Demoing the moves below are Crystal Williams, a group fitness instructor and trainer who teaches at residential and commercial gyms across New York City; Amanda Wheeler, a certified strength and conditioning specialist and cofounder of Formation Strength, an online women’s training group that serves the LGBTQ community and allies; Teresa Hui, a native New Yorker who has run over 150 road races, including 16 full marathons; Cookie Janee, a background investigator and security forces specialist in the Air Force Reserve; Denise Harris, a NASM-certified personal trainer and Pilates instructor based in New York City; and Sarah Taylor, a personal trainer and Canadian-based fitness blogger.
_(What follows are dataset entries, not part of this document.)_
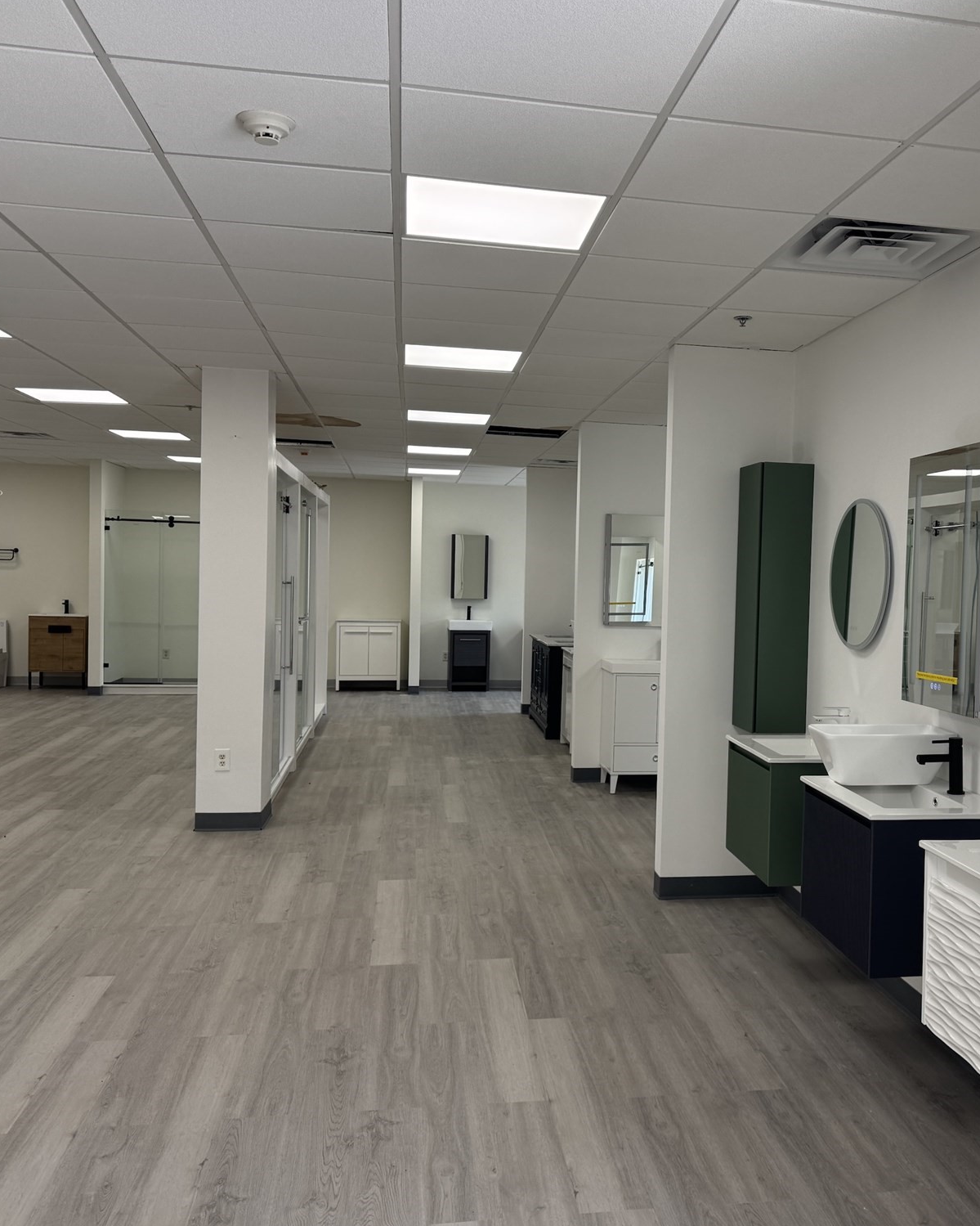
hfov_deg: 45.1
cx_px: 648
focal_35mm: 32
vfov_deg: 55.7
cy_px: 613
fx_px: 1160
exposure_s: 1/278
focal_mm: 6.76
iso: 80
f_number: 1.78
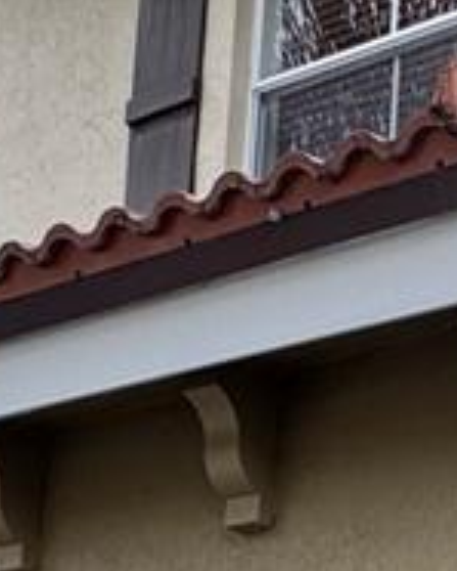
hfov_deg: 15.6
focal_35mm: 88
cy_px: 1001
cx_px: 748
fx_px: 1487
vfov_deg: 17.8
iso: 40
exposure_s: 1/188
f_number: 2.2
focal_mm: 2.22
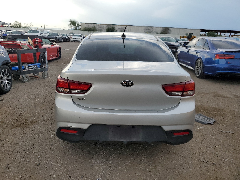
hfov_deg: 67.3
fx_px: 180
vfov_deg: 53.1
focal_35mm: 26
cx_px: 120
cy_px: 90
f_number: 1.5
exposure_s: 1/625
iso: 50
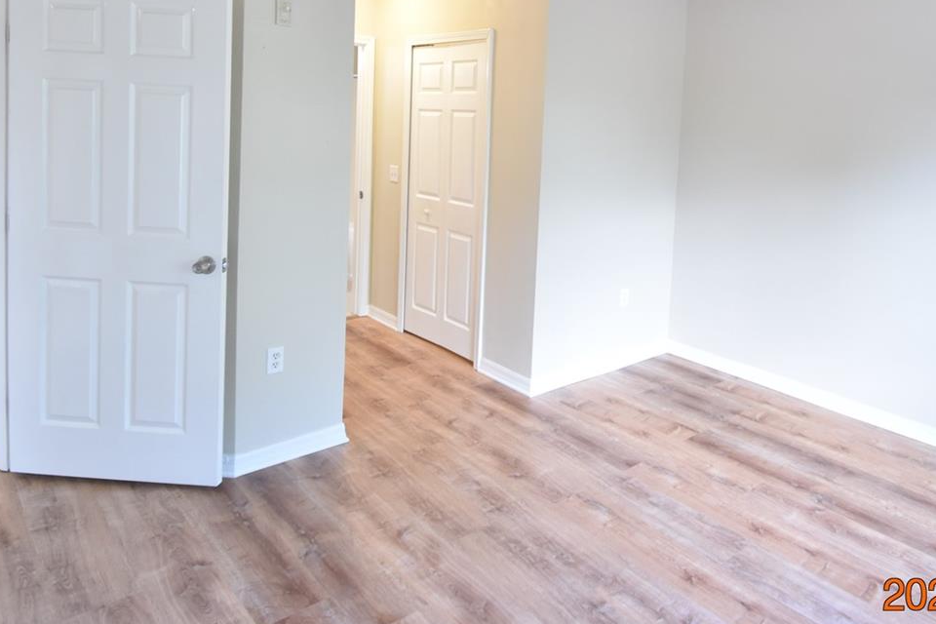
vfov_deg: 49.2
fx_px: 650
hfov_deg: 70.1
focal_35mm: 25
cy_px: 153
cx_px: 596
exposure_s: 1/45
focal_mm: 10
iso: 800
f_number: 3.5
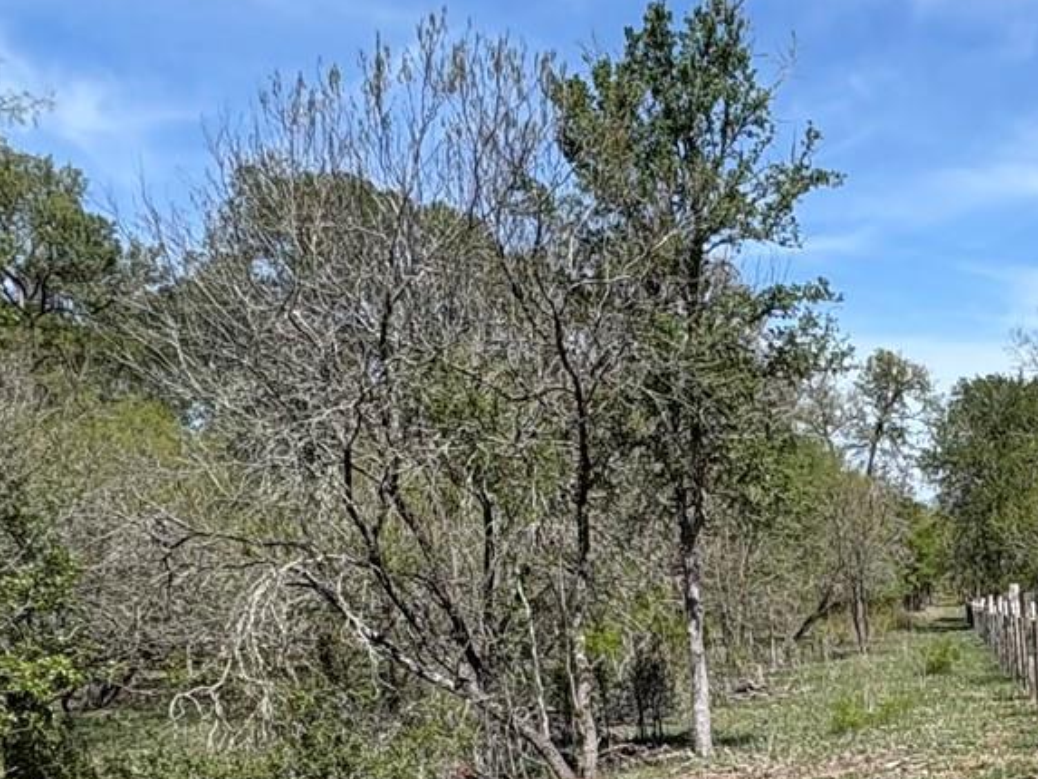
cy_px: 864
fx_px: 1500
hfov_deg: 35.8
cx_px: 942
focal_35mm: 50
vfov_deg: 26.7
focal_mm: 2.22
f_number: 2.2
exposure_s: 1/1789
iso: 50
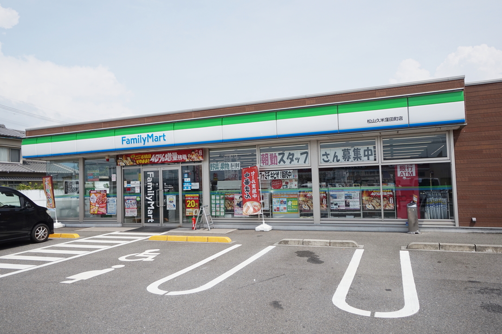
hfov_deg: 70.5
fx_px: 355
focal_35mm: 26
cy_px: 167
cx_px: 251
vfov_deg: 50.3
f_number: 5.6
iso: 100
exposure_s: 1/1250
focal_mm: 17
Ready to get started? Here are 20 arm exercises without weights you can do at home to help build your upper-body and core strength, all in one.

  • Start in a high plank with your palms flat, hands shoulder-width apart, shoulders stacked directly above your wrists, legs extended behind you, and your core and glutes engaged.
  • Tap your right hand to your left shoulder while engaging your core and glutes to keep your hips as still as possible.
  • Do the same thing with your left hand to right shoulder. That’s 1 rep.
  • Continue, alternating sides.
  • To make this easier, try separating your legs a little more.
  • Lie on your right side with your right hand directly underneath your right shoulder. Extend your legs and stack your left foot on top of your right, and then squeeze your abs and glutes to lift your hips off the floor. Extend your left hand straight up toward the ceiling.
  • Hold here for a set amount of time.
  • Start in a forearm plank position, with your elbows directly under your shoulders, hands facing forward so your forearms are parallel, core engaged, hips level, and legs extended straight behind you.
  • From this position, reach your right hand forward and tap the floor in front of you. Return your right hand to your starting position, and then reach forward with your left hand to tap the floor in front of you.
  • Continue to alternate sides as you focus on keeping your hips steady throughout.
  • Make it easier: If this exercise feels too challenging, take your feet wider then hip-width apart. The wider your feet, the easier the move should be.
  • Start in a high plank with your palms flat, hands shoulder-width apart, shoulders stacked directly above your wrists, legs extended behind you, and your core and glutes engaged. Place your feet hip-width apart.
  • Lower your left arm so that your forearm is on the floor. Then, do the same with your right so that you’re in a forearm plank.
  • Reverse to return to a high plank. That’s 1 rep.
  • As you move, keep your hips as still as possible. To make this easier, try widening your legs a little more.
  • Start in a high plank with your palms flat, hands shoulder-width apart, shoulders stacked directly above your wrists, legs extended behind you, and your core and glutes engaged.
  • Bend your elbows and lower your chest to the floor. Drop to your knees if needed.
  • Push through the palms of your hands to straighten your arms. That’s 1 rep.